50910.fb2
И здесь бы можно поставить точку.
Но судьба распоряжается по-своему.
И хотя всеми — от мала до велика — правит она, и ей не всегда удается сладить с людьми.
Даже если она, смутившись нагромождением бед, хочет, устыдясь своей жестокости, развеять их, не очень-то это у нее получается.
Известно: после дождя выглянет солнце, после беды придет радость, после боли — выздоровление. Да не всегда.
Для доктора Россихина перемена судьбы оказалась издевкой.
В войну, и особенно после нее, государственный банк выпускал займы — такие листки бумаги, чем-то похожие на деньги, и на них печаталась цена этого листка — двести рублей, сто, пятьдесят. Подписывались на заем все, кто работал, и считалось, что добровольно, но на самом деле в обязательном порядке. Иначе говоря, в зарплату денег тебе выдавали меньше — на сумму займа, но вместо денег взрослый получал облигации, которые государство обещало сначала разыгрывать — и можно было за 100 рублей, например, выиграть целых 25 тысяч, а остальные, когда-нибудь в будущем, «погасить», то есть просто получить деньгами обратно.
К займам взрослые относились добродушно. Ну ясно, что нужны деньги государству, особенно в войну. Пройдет беда, сочтемся. А то еще, глядишь, и выиграет кто, что же в этом плохого?
Были такие бумаги и у мамы моей, и у Николая Евлампиевича, разумеется. Только у нас с бабушкой не было, как у всех детей и стариков.
Кончилась война — для многих бедой, а для кого и радостью.
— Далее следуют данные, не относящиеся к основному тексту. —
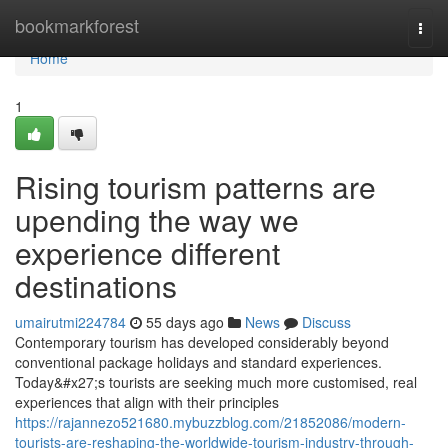
Home
bookmarkforest
Togg
navi
Home
1
Rising tourism patterns are
upending the way we
experience different
destinations
umairutmi224784
55 days ago
News
Discuss
Contemporary tourism has developed considerably beyond
conventional package holidays and standard experiences.
Today&#x27;s tourists are seeking much more customised, real
experiences that align with their principles
https://rajannezo521680.mybuzzblog.com/21852086/modern-
tourists-are-reshaping-the-worldwide-tourism-industry-through-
Вернулся из Манчжурии мой папка и, отдохнув пару недель, пошел на работу. Даже месяца не отгулял. Привез трофеи. Брезентовые сапожки мне, десятилетке, а еще фанерный серый чемоданчик, с которым я через семь лет уехал поступать в университет, и маме отрез на платье — белый китайский крепдешин с тонкими восточными цветочками, явно девичий, из которого — через целых тринадцать лет! — сошьют скромное свадебное платьице для моей жены.
Но ничего этого еще никто не видел из тогдашних счастливых дней после победы, а я в брезентовых сапожках щеголял, вызывая мальчишечью зависть, но главной завистью — а моим счастьем — был отец. Дважды раненный, всю войну оттрубивший, но живой.
И счастье это все затмило — разве трудно понять?
Только бабушка вспыхивала иногда:
— Ой, как же я! Надо к доктору зайти!
И не заходила. То одно, то другое. А, главное, бесконечные рассказы отца — как его контузило первый раз, как ранило во второй, как их перекинули на строительство железной дороги под Котласом, обратно на фронт, уже в Румынию, а потом перевозили в Манчжурию.
— Под Котласом? — насторожилась бабушка и спросила зачем-то шёпотом: — А лагеря для заключенных там были?
— Почему были, — не удивился отец, — они и есть. Немало там всякой швали из западных земель. С Украины, из Прибалтики. Из тех, кто отличился в плену.
На отцовских губах шевелилась презрительная улыбка, похоже, он что-то такое особенное знал про эти лагеря и про людей, которых туда привезли.
Ему бы тут остановиться, сдержать себя, промолчать, но он выпил под пельмешки, сидел в расстегнутой гимнастерке, хоть уже и без погон, широкий ремень со звездой висел на спинке кровати, мама с бабушкой глядели на него, подперев кулаками щеки, и мой папа сказал:
— Однажды нас подняли по тревоге. Ну, что мы — железнодорожные войска! Кладем рельсы! Даже и оружия-то нет. Какие-то карабины, да винтовочки довоенные. Но встали ночью вдоль полотна — массовый побег. Команда — стрелять без предупреждения. Одна сволочь в лагере, бендеровцы, отпетая публика. Осуждены на двадцать пять.
Он выпил рюмку, поморщился, заел пельменем, приветливо мне улыбнулся.
Ну, стою, Вдруг хрустит валежник. Кто-то бежит, да прямо на меня. Я выстрелил — он с копыт!
Припомнив, наверное, как это было, отец снова плеснул себе. Еще выпил. Я спросил, ужасаясь:
— Убил?
Что-то такое отец услышал в моем вопросе. В отчаянном, наверное, моем восклицании. Медленно поставил рюмку. Поглядел мне в глаза, подумал. И ответил бодро:
— Ранил. Он заверещал, как заяц, тут же подбежали чекисты, унесли. Ранил.
Я вздохнул с облегчением. Не хотелось мне, чтобы отец убивал, хотя бы и заключенного.